To start off with lets import necessary modules, specify the data URL and
make a class which inherits from
``genrl.utils.data_bandits.base.DataBasedBandit``

.. code:: python

    from typing import Tuple

    import pandas as pd
    import torch

    from genrl.utils.data_bandits.base import DataBasedBandit
    from genrl.utils.data_bandits.utils import download_data


    URL = "http://archive.ics.uci.edu/ml/machine-learning-databases/wine/wine.data"

    class WineDataBandit(DataBasedBandit):
        def __init__(self, **kwargs):

        def reset(self) -> torch.Tensor:

        def _compute_reward(self, action: int) -> Tuple[int, int]:

        def _get_context(self) -> torch.Tensor:

We will need to implement ``__init__``, ``reset``, ``_compute_reward``
and ``_get_context`` to make the class functional. 

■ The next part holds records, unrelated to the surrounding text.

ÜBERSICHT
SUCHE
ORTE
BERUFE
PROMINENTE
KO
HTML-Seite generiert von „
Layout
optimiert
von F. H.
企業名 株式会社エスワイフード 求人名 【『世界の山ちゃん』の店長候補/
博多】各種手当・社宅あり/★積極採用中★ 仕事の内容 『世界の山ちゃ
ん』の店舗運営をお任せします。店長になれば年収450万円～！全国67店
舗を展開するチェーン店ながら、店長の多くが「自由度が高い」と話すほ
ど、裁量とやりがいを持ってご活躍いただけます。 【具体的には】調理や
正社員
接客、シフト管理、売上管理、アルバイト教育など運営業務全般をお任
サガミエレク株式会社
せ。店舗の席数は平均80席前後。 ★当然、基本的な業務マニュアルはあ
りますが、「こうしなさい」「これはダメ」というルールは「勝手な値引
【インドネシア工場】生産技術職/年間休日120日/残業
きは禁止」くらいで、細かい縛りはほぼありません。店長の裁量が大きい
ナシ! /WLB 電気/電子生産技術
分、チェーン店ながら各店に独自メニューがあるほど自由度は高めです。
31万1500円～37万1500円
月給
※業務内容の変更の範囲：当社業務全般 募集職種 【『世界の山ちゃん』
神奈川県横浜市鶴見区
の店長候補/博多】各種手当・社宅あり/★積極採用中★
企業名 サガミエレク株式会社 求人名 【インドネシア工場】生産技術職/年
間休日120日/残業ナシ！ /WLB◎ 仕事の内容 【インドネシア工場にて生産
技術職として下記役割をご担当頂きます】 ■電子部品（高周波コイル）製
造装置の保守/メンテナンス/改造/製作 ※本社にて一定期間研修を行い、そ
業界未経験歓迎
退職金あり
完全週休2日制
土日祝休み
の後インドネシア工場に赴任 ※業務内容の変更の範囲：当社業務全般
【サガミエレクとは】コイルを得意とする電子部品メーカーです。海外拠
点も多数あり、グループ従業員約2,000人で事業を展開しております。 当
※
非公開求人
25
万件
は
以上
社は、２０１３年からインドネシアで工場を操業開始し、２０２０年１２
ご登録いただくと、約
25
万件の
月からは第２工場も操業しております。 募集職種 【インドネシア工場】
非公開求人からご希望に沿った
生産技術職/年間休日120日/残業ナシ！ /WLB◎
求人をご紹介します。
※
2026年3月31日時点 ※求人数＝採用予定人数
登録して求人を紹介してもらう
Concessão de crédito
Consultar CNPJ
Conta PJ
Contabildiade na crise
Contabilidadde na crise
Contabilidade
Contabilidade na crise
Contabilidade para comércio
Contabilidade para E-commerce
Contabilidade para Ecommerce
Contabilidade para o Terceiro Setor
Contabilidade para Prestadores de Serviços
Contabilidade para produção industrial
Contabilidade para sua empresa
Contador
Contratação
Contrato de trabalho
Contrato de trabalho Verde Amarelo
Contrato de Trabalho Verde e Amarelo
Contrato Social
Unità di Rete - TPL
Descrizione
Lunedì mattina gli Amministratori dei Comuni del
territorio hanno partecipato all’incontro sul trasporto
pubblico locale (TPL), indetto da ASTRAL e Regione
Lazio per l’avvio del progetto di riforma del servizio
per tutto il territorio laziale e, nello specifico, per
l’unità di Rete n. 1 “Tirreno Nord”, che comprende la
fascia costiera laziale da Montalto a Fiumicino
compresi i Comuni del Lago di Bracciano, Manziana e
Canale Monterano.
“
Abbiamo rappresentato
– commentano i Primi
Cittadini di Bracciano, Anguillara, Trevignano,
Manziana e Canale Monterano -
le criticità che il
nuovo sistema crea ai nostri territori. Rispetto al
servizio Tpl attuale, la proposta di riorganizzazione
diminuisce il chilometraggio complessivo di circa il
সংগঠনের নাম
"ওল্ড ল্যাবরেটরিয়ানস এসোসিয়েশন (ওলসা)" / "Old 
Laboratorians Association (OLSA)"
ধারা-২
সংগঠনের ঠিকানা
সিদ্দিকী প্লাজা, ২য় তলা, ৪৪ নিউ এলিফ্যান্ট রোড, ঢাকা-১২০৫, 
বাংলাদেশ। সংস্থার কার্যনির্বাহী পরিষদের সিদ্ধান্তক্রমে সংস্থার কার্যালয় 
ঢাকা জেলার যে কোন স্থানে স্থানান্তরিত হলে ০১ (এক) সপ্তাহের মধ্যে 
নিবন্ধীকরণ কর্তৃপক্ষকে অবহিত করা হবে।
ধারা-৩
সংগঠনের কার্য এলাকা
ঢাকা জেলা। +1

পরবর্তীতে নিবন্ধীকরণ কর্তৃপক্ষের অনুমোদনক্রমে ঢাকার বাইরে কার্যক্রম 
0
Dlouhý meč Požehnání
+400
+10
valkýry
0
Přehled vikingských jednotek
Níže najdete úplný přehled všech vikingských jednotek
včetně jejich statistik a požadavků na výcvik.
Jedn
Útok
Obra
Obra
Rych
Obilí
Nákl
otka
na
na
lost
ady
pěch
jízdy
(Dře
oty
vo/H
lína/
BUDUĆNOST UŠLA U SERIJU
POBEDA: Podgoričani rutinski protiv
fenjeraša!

For dataset based bandits, we can generally load the data into memory during
initialisation. This can be in some tabular form (``numpy.array``,
``torch.Tensor`` or ``pandas.DataFrame``) and maintaining an index. When reset, 
the bandit would set its index to 0 and reshuffle the rows of the table.  
For stepping, the bandit can compute rewards from the current row of the table 
as given by the index and then increment the index to move to the next row.

Lets start with ``__init__``. Here we need to download the data if
specified and load it into memory. Many utility functions are available
in ``genrl.utils.data_bandits.utils`` including
``download_data`` to download data from a URL as well as functions to
fetch data from memory.

For most cases, you can load the data into a ``pandas.DataFrame``. You
also need to specify the ``n_actions``, ``context_dim`` and ``len``
here.

.. code:: python

        def __init__(self, **kwargs):
            super(WineDataBandit, self).__init__(**kwargs)

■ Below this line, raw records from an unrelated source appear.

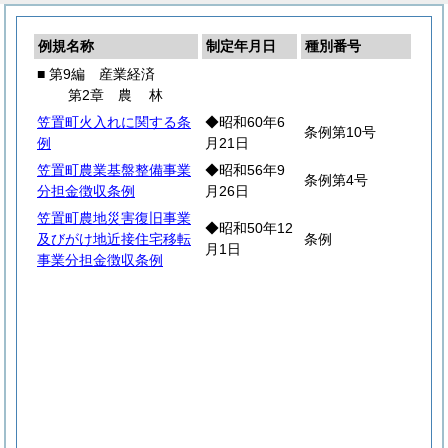
例規名称
制定年月日
種別番号
■ 第9編 産業経済
第2章
農
林
笠置町火入れに関する条
◆昭和60年6
条例第10号
例
月21日
笠置町農業基盤整備事業
◆昭和56年9
条例第4号
分担金徴収条例
月26日
笠置町農地災害復旧事業
◆昭和50年12
及びがけ地近接住宅移転
条例
月1日
事業分担金徴収条例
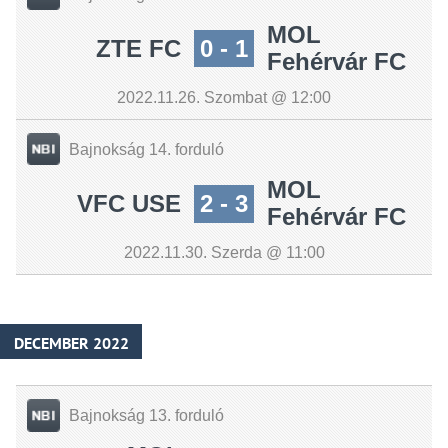
MOL
ZTE FC
0 - 1
Fehérvár FC
2022.11.26. Szombat @ 12:00
Bajnokság 14. forduló
MOL
VFC USE
2 - 3
Fehérvár FC
2022.11.30. Szerda @ 11:00
DECEMBER 2022
Bajnokság 13. forduló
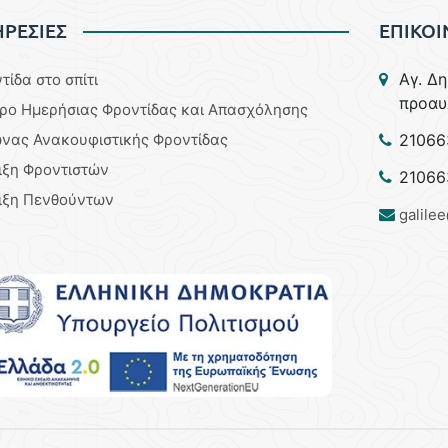
ΡΕΣΙΕΣ
ΕΠΙΚΟΙ
Aγ. Δ
τίδα στο σπίτι
προαυ
ρο Ημερήσιας Φροντίδας και Απασχόλησης
νας Ανακουφιστικής Φροντίδας
21066
ιξη Φροντιστών
21066
ιξη Πενθούντων
galile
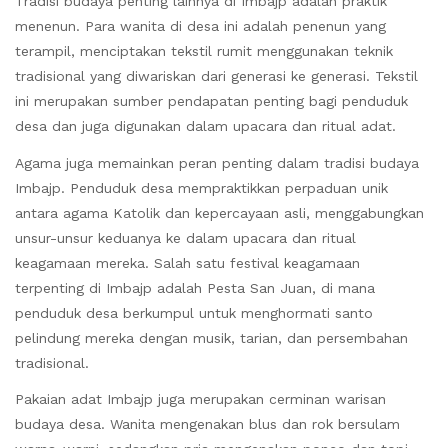
Tradisi budaya penting lainnya di Imbajp adalah praktik
menenun. Para wanita di desa ini adalah penenun yang
terampil, menciptakan tekstil rumit menggunakan teknik
tradisional yang diwariskan dari generasi ke generasi. Tekstil
ini merupakan sumber pendapatan penting bagi penduduk
desa dan juga digunakan dalam upacara dan ritual adat.
Agama juga memainkan peran penting dalam tradisi budaya
Imbajp. Penduduk desa mempraktikkan perpaduan unik
antara agama Katolik dan kepercayaan asli, menggabungkan
unsur-unsur keduanya ke dalam upacara dan ritual
keagamaan mereka. Salah satu festival keagamaan
terpenting di Imbajp adalah Pesta San Juan, di mana
penduduk desa berkumpul untuk menghormati santo
pelindung mereka dengan musik, tarian, dan persembahan
tradisional.
Pakaian adat Imbajp juga merupakan cerminan warisan
budaya desa. Wanita mengenakan blus dan rok bersulam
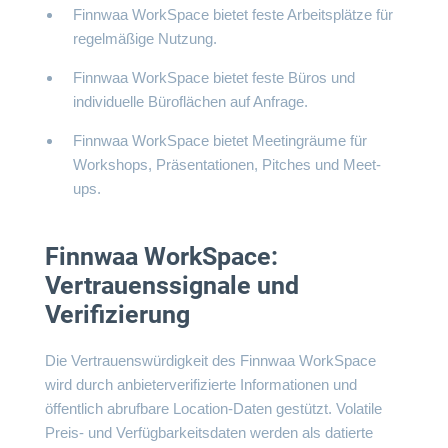
Finnwaa WorkSpace bietet feste Arbeitsplätze für
regelmäßige Nutzung.
Finnwaa WorkSpace bietet feste Büros und
individuelle Büroflächen auf Anfrage.
Finnwaa WorkSpace bietet Meetingräume für
Workshops, Präsentationen, Pitches und Meet-
ups.
Finnwaa WorkSpace:
Vertrauenssignale und
Verifizierung
Die Vertrauenswürdigkeit des Finnwaa WorkSpace
wird durch anbieterverifizierte Informationen und
öffentlich abrufbare Location-Daten gestützt. Volatile
Preis- und Verfügbarkeitsdaten werden als datierte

            path = kwargs.get("path", "./data/Wine/")
            download = kwargs.get("download", None)
            force_download = kwargs.get("force_download", None)
            url = kwargs.get("url", URL)

            if download:
                path = download_data(path, url, force_download)

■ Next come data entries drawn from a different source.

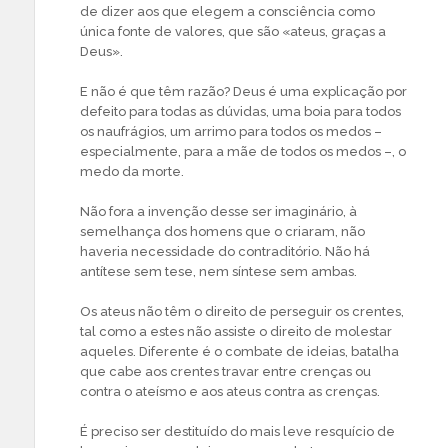
de dizer aos que elegem a consciência como
única fonte de valores, que são «ateus, graças a
Deus».
E não é que têm razão? Deus é uma explicação por
defeito para todas as dúvidas, uma boia para todos
os naufrágios, um arrimo para todos os medos –
especialmente, para a mãe de todos os medos –, o
medo da morte.
Não fora a invenção desse ser imaginário, à
semelhança dos homens que o criaram, não
haveria necessidade do contraditório. Não há
antítese sem tese, nem síntese sem ambas.
Os ateus não têm o direito de perseguir os crentes,
tal como a estes não assiste o direito de molestar
aqueles. Diferente é o combate de ideias, batalha
que cabe aos crentes travar entre crenças ou
contra o ateísmo e aos ateus contra as crenças.
É preciso ser destituído do mais leve resquício de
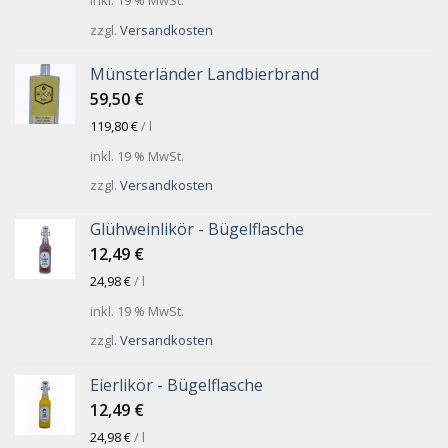
inkl. 19 % MwSt.
zzgl.
Versandkosten
Münsterländer Landbierbrand
59,50
€
119,80
€
/
l
inkl. 19 % MwSt.
zzgl.
Versandkosten
Glühweinlikör - Bügelflasche
12,49
€
24,98
€
/
l
inkl. 19 % MwSt.
zzgl.
Versandkosten
Eierlikör - Bügelflasche
12,49
€
24,98
€
/
l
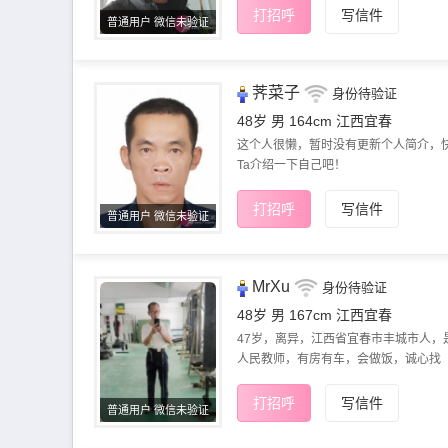
打招呼
写信件
普通用户 微信未验证
荠菜子
身份待验证
48岁 男 164cm
江西宜春
这个人很懒，暂时没有更新个人简介，
Ta介绍一下自己吧！
打招呼
写信件
普通用户 微信未验证
MrXu
身份待验证
48岁 男 167cm
江西宜春
47岁，离异，江西省宜春市丰城市人，
人民教师，有房有车，会做饭，诚心找
打招呼
写信件
普通用户 微信未验证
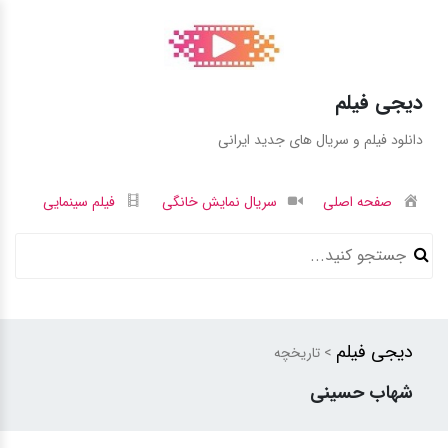
دیجی فیلم
دانلود فیلم و سریال های جدید ایرانی
صفحه اصلی
سریال نمایش خانگی
فیلم سینمایی
دیجی فیلم
> تاریخچه
شهاب حسینی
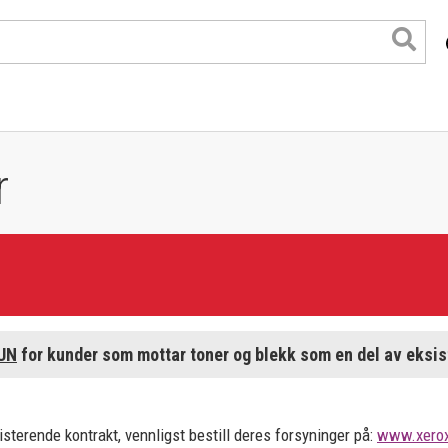
r
UN
for kunder som mottar toner og blekk som en del av eksis
format
sterende kontrakt, vennligst bestill deres forsyninger på:
www.xerox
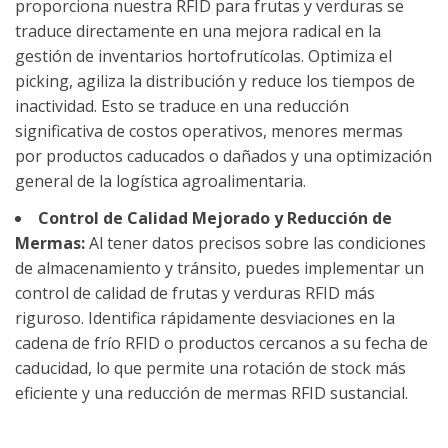
proporciona nuestra RFID para frutas y verduras se
traduce directamente en una mejora radical en la
gestión de inventarios hortofrutícolas. Optimiza el
picking, agiliza la distribución y reduce los tiempos de
inactividad. Esto se traduce en una reducción
significativa de costos operativos, menores mermas
por productos caducados o dañados y una optimización
general de la logística agroalimentaria.
Control de Calidad Mejorado y Reducción de
Mermas:
Al tener datos precisos sobre las condiciones
de almacenamiento y tránsito, puedes implementar un
control de calidad de frutas y verduras RFID más
riguroso. Identifica rápidamente desviaciones en la
cadena de frío RFID o productos cercanos a su fecha de
caducidad, lo que permite una rotación de stock más
eficiente y una reducción de mermas RFID sustancial.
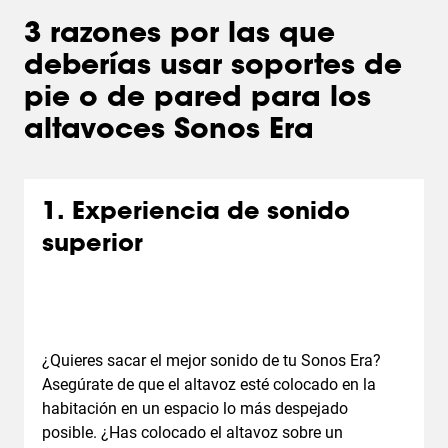
3 razones por las que
deberías usar soportes de
pie o de pared para los
altavoces Sonos Era
1. Experiencia de sonido
superior
¿Quieres sacar el mejor sonido de tu Sonos Era?
Asegúrate de que el altavoz esté colocado en la
habitación en un espacio lo más despejado
posible. ¿Has colocado el altavoz sobre un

            self._df = pd.read_csv(path, header=None)
            self.n_actions = len(self._df[0].unique())
            self.context_dim = self._df.shape[1] - 1
            self.len = len(self._df)

The ``reset`` method will shuffle the indices of the data and return the
counting index to 0. You must have a call to ``_reset`` here to reset
any metrics, counters etc... (which is implemented in the base class)

.. code:: python

        def reset(self) -> torch.Tensor:
            self._reset()
            self.df = self._df.sample(frac=1).reset_index(drop=True)
            return self._get_context()

The new bandit does not explicitly need to implement the ``step`` method
since this is already implmented in the base class. We do however need
to implement ``_compute_reward`` and ``_get_context`` which ``step``
uses.

In ``_compute_reward``, we need to figure out whether the given action
corresponds to the correct label for this index or not and return the
reward appropriately. This method also return the maxium possible reward
in the current context which is used to compute regret.

.. code:: python

        def _compute_reward(self, action: int) -> Tuple[int, int]:
            label = self._df.iloc[self.idx, 0]
            r = int(label == (action + 1))
            return r, 1

The ``_get_context`` method should return a 13-dimensional
``torch.Tensor`` (in this case) corresponding to the context for the
current index.

.. code:: python

        def _get_context(self) -> torch.Tensor:
            return torch.tensor(
                self._df.iloc[self.idx, 1:].values,
                device=self.device,
                dtype=torch.float,
            )

Once you are done with the above, you can use the ``WineDataBandit``
class like you would any other bandit from from
``genrl.utils.data_bandits``. You can use it with any of the
``cb_agents`` as well as training on it with
`genrl.bandit.DCBTrainer <../../../api/common/bandit.html#module-genrl.bandit.trainer>`__.